My Take on Abe-Trump Summit in Foreign Affairs

posted by Richard Katz on February 17, 2017 - 9:20am

Foreign Affairs ran my take on the Abe-Trump summit at https://www.foreignaffairs.com/articles/japan/2017-02-16/trump-and-japan?cid=soc-fb-rdr .

Excerpts:

Japanese Prime Minister Shinzo Abe got even more out of his February 19­–20 summit with U.S. President Donald Trump than he had expected.

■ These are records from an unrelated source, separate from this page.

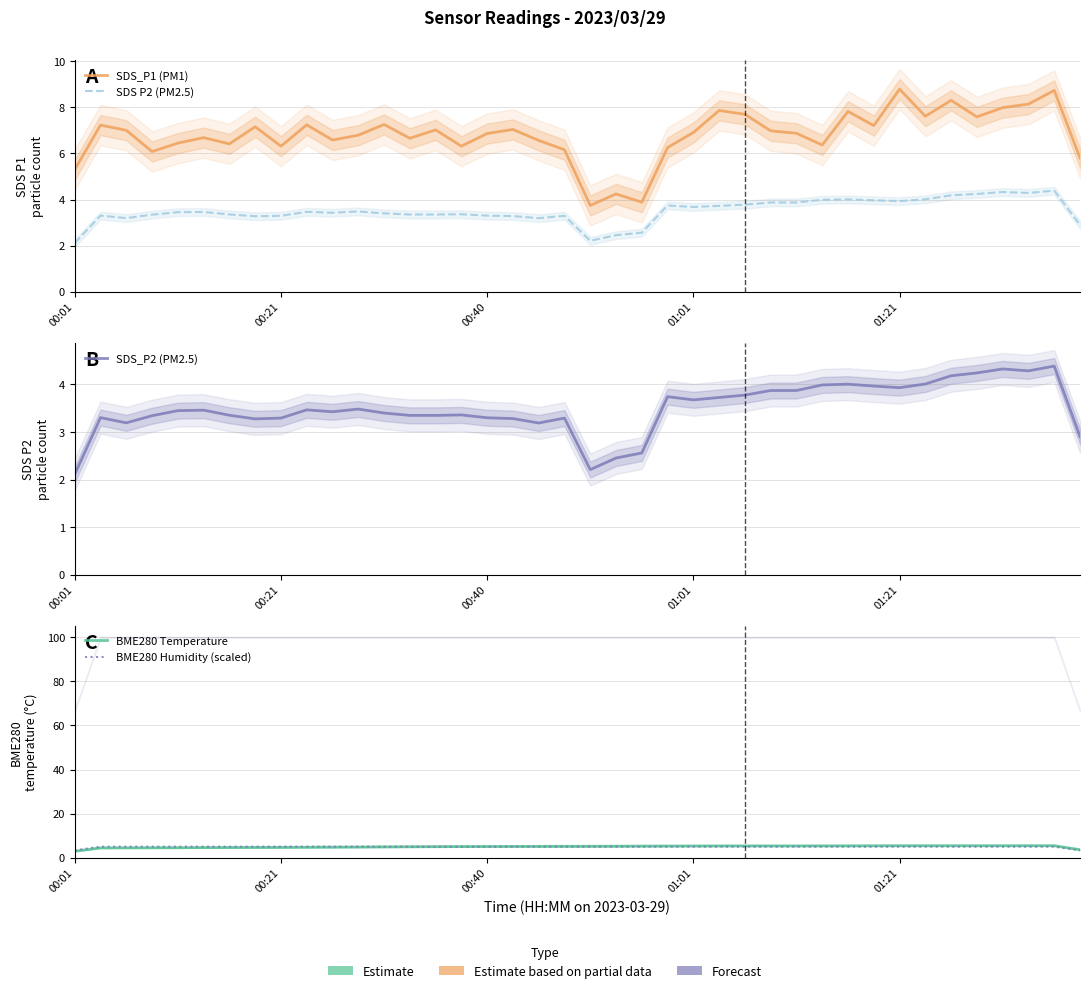

At how many categories does at least one series exceed 3?

40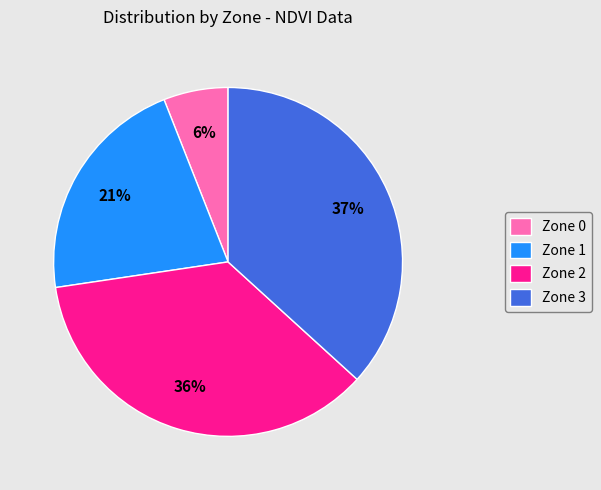

Count the number of slices in the pie.

4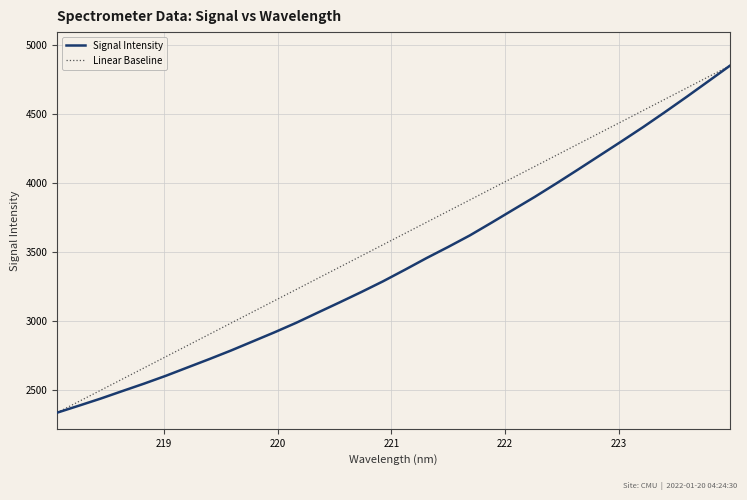

Which series has the largest total across all categories?

Linear Baseline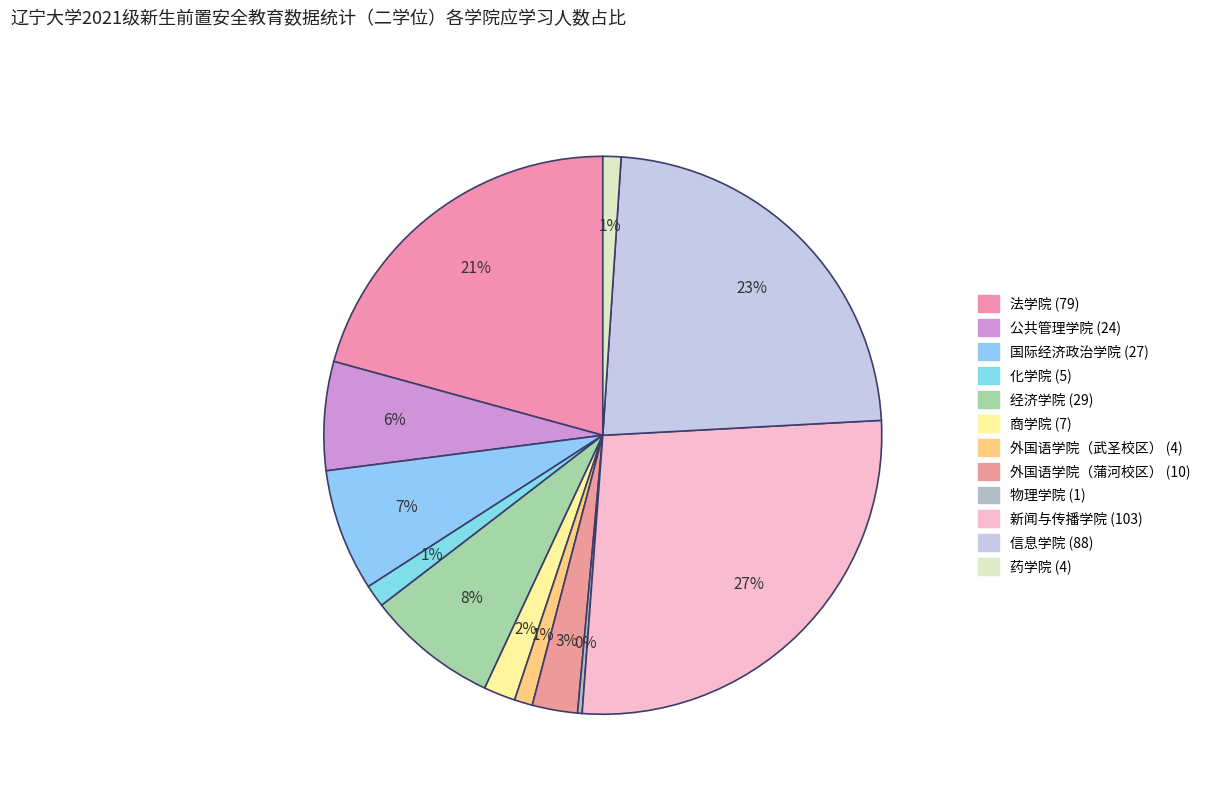

Does 药学院 account for over 50% of the chart?

No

The question is how long their apparent goodwill can last, especially given the anti-Japan mood of much of Trump’s voting base.

During the meeting, Abe won virtually all the affirmations on security issues that he had sought…In addition, Abe avoided being publicly criticized by Trump on any of the issues on which Trump had lambasted Tokyo prior to the summit, including accusations of currency manipulation and security freeriding….

Abe also apparently evaded entanglement in Trump’s notion of a bilateral free-trade agreement, in which binding rules against alleged currency manipulation would be a prominent feature. Tokyo believes Japan has much more to lose than to gain from any bilateral trade pact…

The problem for Abe is that Trump cannot permanently abandon his tough posture with Japan (and other countries) without being criticized as “all talk, no action” by the blue-collar voters in five pivotal Rust Belt states that these voters swung from Obama in 2012 to Trump in 2016. And the problem for Trump is that there is no way he can deliver on his promise to end trade deficits and “bring back” jobs supposedly taken by Japan and others.